利用840 nm低功率雷射光刺激 活體大鼠黑質之腦波量測

Abstract

低功率光刺激研究至今已有數十年的歷史，但回顧過去的光刺激研究，多為生物體外的光照刺激或非活體的試管光刺激研究，而對於活體體內之光刺激研究，至今仍鮮有量測記錄，因此本篇研究將使用自行設計的雷射光刺激器來對生物活體之體內進行光刺激實驗，目的是想要探討光刺激對於活體體內的影響。 儀器設計的方面，光刺激器為使用10倍的物鏡，經過校正後將雷射光源導入光纖中，再利用光纖的可撓性及分離式設計，可精確的埋入生物體內進行光刺激；另外，腦波儀在設計上為了將雜訊濾除，我們使用了一組前端放大器、低通濾波器、陷波濾波器與可調式儀表放大器，將原始腦波經過濾波之後，再藉由軟體LabVIEW中的快速傅立葉轉換，使腦波訊號以頻率的方式呈現以便分析。 本實驗分為時間組、能量組以及功率組等三組，利用不同組合的刺激方式，從中找出共同的腦波變化現象。在時間組中發現以波長840 nm、固定刺激功率1 mW、不同光刺激時間作為變數時，以刺激5分鐘光刺激前後腦波差異最明顯，並利用此關鍵，以其刺激的能量300 mJ作為能量組依據；在能量組中，亦發現光刺激5分鐘時刺激前後腦波反應最為明顯，所以我們再以時間、能量這兩組腦波反應最明顯的共同點，光刺激時間5分鐘作為功率組的根據，以相同刺激時間5分鐘，不同刺激功率下，結果顯示在刺激功率為1 mW是功率組中對腦波反應最有影響之參數。 由實驗結果發現，使用所設計的儀器的確可對生物體造成反應，並於三組實驗交叉分析得到良好反應之參數，且在未來可整合化學或其他分析的方式，以具體了解光對於大鼠腦內化學成分的影響，也希望以此研究方法能促進低功率光刺激療法的研究向前邁進。
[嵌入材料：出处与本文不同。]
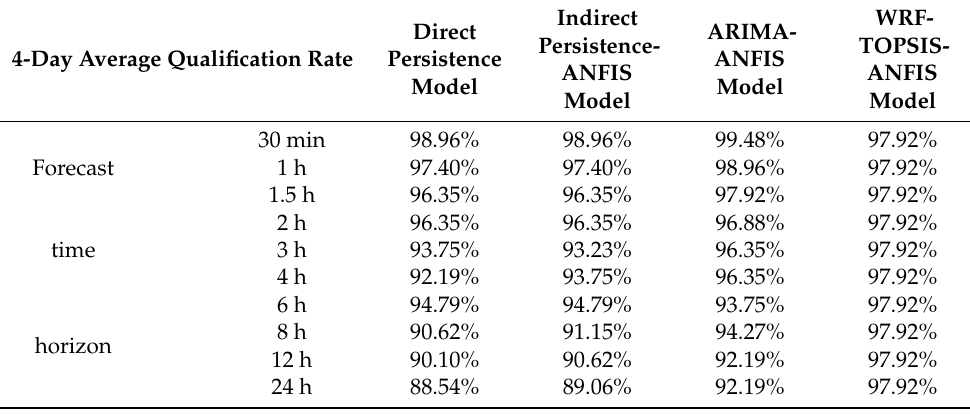
Table 18. Four-day average qualification rate for the wind power forecasting using the direct persistence, indirect persistence-ANFIS, ARIMA-ANFIS, and WRF-TOPSIS-ANFIS models applied to the 4-day test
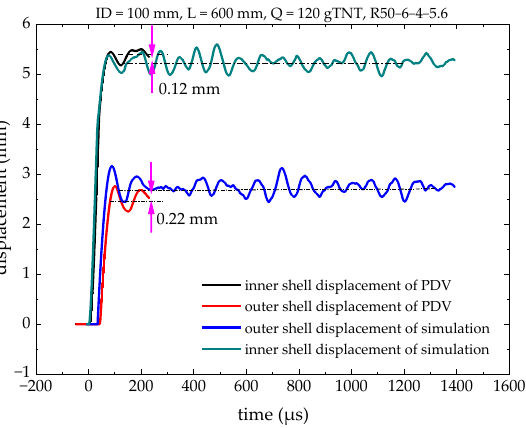
Figure 16. Displacement comparison of PDV measurement and simulation. The velocity curves of the outer cylinder obtained by numerical simulation and PDV measurement in experiment No. 3, using double-layer steel cylindrical shells of 100 mm inner diameter, 8 mm thickness of the inner cylindrical shell, 3.8 mm thickness of the outer cylindrical shell and 4 mm gap between the inner shell and the outer shell, are shown in Figure 17. Figure 18 shows an enlarged figure of the front part of the above two curves.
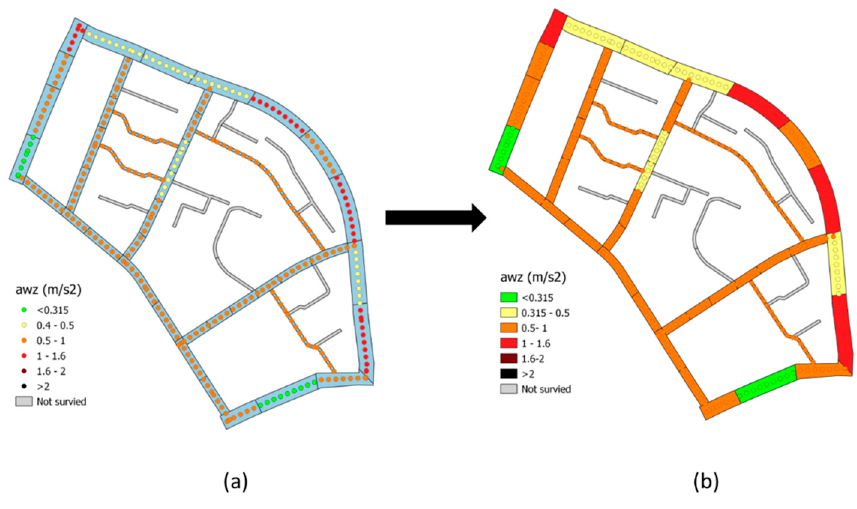
Figure 9. Visualization of a wz results in GIS: ( a ) point representation ( b ) sample unit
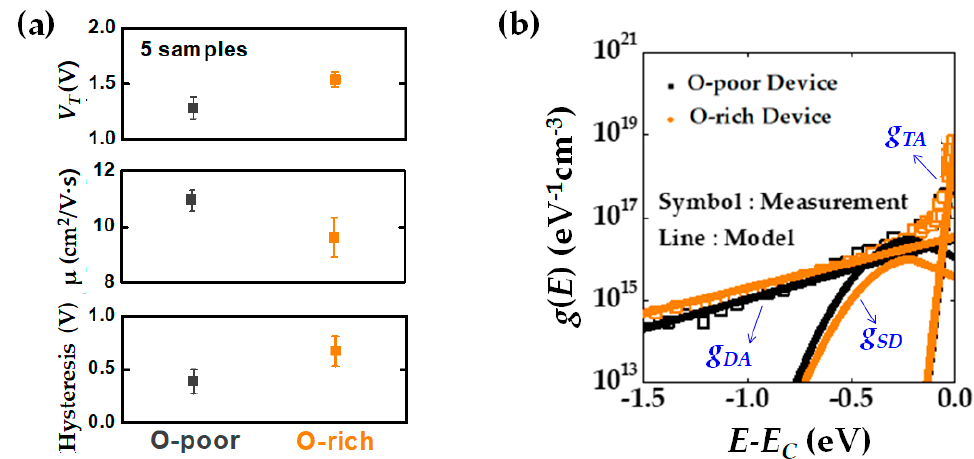
Figure 5. Characteristic comparisons between O-poor and O-rich a-IGZO devices: ( a ) Electrical characteristics (threshold voltage, mobility, and hysteresis) of O-poor and O-rich devices; ( b ) Experimentally extracted DOS distributions of two devices by using MPCV method. Black and orange symbols indicate O-poor and O-rich device, respectively.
Low-level light stimulation has been studied for several decades. However, most of the previous studies focused on external light stimulation on living bodies or in vitro light stimulation. Studies on in vivo low-level light stimulation are relatively rare. Therefore, we designed a laser stimulation instrument to investigate the effects of in vivo low-level light stimulation. We used a 10× object lens to couple the laser light with an optical fiber. By using a flexible fiber and special separate design, we were able to accurately implement in vivo light stimulation on rats. In addition, in order to filter out the random signals in electroencephalogram, we used a combination of pre-amplifier, lowpass filter, notch filter, and instrumentation amplifier to filter brainwaves. We then used LabVIEW software to conduct fast Fourier transform and frequency-domain signal analysis. The experiment was divided into three groups, namely, the time, energy, and power groups. Different combinations of experimental parameters were used for light stimulation to observe the common EEG phenomenon of these groups. For the time group, an infrared laser with 1 mW power and 840 nm wavelength was used for stimulation at 1, 3, 5, and 10 min. We found that stimulation for 5 min resulted in the most brainwave differences between the before and after light stimulation states. On the basis of this implication, a stimulating energy of 300 mJ was used as the baseline for the energy group. For the energy group, an 840 nm laser with the same stimulating energy but with different time and power combinations was used. We found that stimulation for 5 min had the most apparent brainwave response. Consequently, we proceeded to use a stimulus duration of 5 min for the power group with varied stimulation powers at 0.5, 1, 1.66, 5, and 10 mW. The results showed that 1 mW power induced the most brainwave differences between the before and after light stimulation states in this experiment. Therefore, we found that low-level light stimulation with our instrument could affect rat brainwaves. We then performed cross-experiment analysis in the three groups to obtain fine response parameters. In the future, we could coordinate chemical analysis or other analysis methods to investigate the changes in the chemical composition of rat brains. Finally, through this study, we hope to promote the advancement of low-level light stimulation therapy.